@Fergus Et comment faire face à l’effondrement du PIB consécutif à l’avènement du télétravail ? L’article, au demeurant excellent, pourrait peut-être insister sur ce point. Si on télétravaille, pourquoi changer de voiture ? Ne vaut-il pas mieux en louer une pour les vacances et garder un « clou » pour les courses ? Pourquoi faire des efforts vestimentaires ? Les habits du dimanche suffiront... Moins de gens dans les transports en commun, c’est une chute de chiffre d’affaire pour les opérateurs du secteur. Donc des licenciements. Moins de bureaux, ce sont encore des licenciements dans les secteurs de l’entretien et de la maintenance. Moins de voitures, c’est la même punition dans l’automobile et toutes ses ramifications. Quelle création de richesse là-dedans ? Tous ces effets cumulés, ce sont des recettes fiscales en chute libre, et donc une nouvelle dégradation des services publics. Résultat ? Du chômage, du chômage et encore du chômage ! Même s’il faut probablement que notre façon de vivre évolue — comme elle le fait d’ailleurs depuis l’aube des temps — il convient de ne pas se précipiter sur de fausses bonnes idées. Avant de franchir le pas du télétravail, il est indispensable de calculer le ratio bénéfice/perte (sans se tromper en multipliant 2 par 2, comme l’a fait le FMI dans un cas resté célèbre). En tout cas, encore bravo à l’auteur de cet article. On aimerait trouver plus souvent l’équivalent dans la presse officielle.

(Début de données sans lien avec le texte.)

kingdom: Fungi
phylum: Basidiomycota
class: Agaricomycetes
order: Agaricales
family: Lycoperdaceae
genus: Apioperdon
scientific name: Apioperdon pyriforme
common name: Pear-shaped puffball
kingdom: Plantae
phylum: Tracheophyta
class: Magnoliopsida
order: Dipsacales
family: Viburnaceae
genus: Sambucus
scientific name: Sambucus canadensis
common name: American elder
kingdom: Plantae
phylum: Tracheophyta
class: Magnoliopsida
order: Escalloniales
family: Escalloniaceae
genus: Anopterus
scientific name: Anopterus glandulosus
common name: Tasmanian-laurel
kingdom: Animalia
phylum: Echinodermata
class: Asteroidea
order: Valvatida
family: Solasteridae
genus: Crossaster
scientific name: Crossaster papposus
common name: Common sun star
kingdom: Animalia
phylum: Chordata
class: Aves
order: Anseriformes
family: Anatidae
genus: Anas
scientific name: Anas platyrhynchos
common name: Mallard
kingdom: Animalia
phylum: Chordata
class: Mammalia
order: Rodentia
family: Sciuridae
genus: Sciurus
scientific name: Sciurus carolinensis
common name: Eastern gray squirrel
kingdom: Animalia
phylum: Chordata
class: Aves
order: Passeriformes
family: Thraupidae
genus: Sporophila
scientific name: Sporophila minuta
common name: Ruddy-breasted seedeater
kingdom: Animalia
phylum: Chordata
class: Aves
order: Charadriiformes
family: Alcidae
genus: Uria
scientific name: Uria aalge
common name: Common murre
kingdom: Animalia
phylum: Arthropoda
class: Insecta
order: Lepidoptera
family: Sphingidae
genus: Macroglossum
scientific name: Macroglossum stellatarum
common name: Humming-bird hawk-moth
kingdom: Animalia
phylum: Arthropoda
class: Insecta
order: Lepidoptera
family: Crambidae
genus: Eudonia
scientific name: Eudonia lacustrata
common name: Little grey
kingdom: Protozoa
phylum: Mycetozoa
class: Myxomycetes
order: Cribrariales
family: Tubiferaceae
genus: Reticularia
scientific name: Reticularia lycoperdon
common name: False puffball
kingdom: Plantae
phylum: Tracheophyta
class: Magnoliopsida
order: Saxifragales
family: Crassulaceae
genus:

@Sylv1 Il y a encore mieux que ça : les Français seraient « présentéistes » à savoir qu’ils iraient trop souvent au boulot en étant malades. Désopilant dans un pays qui fait depuis au moins trente ans la chasse aux arrêts maladie. Demandez aux médecins qui en « prescrivent trop » selon la Sécurité Sociale. Franchement, je n’aurais jamais cru assister à un tel déferlement de connerie.
@binary Et ce n’est qu’un début. Les types comme Surya me font penser aux Juifs relégués dans les ghettos qui se consolaient en disant « on ne peut pas tomber plus bas ». Comme l’histoire l’a prouvé, on pouvait, et ces malheureux en ont hélas eu la preuve. L’ennui, c’est que les braves gens qui pensaient qu’au fond, porter l’étoile jaune n’était pas si grave, ont entraîné les autres dans l’horreur. Si Macron et son foutu Conseil Scientifique arrêtaient de délirer, nous pourrions à la rigueur tirer un trait sur tout ça. Mais ils sont pris dans un engrenage. Pour ne pas reconnaître leurs erreurs, ils iront toujours plus loin dans la folie. Le même phénomène est en cours un peu partout dans le monde, mais la résistance s’organise. La menace, aujourd’hui, c’est le vaccin obligatoire. Loin d’être un anti vaccin, je n’ai pourtant aucune envie qu’on m’impose un produit trop vite développé et insuffisamment testé. Surtout pour me protéger de ce qui ne sera en aucun cas une deuxième vague, mais un banal retour saisonnier de la maladie. Tous les gens sains d’esprit savent que le vaccin contre la grippe est assez peu efficace, mais lui, au moins, il n’est pas dangereux. Cela dit, faire entrer une idée intelligente dans la tête de gens terrorisés est tout simplement impossible.
@I.A. A part quelques femmes et hommes courageux, la principale préoccupation, à tous les niveaux c’est : se couvrir. Tout ça est donc une affaire de parapluies plutôt que de masques. En laissant aux préfets le choix de nous imposer le masque jusque dans nos lits, Véran, encore lui, a donné le signal du grand « sauve qui peut ». Nous n’avons encore rien vu.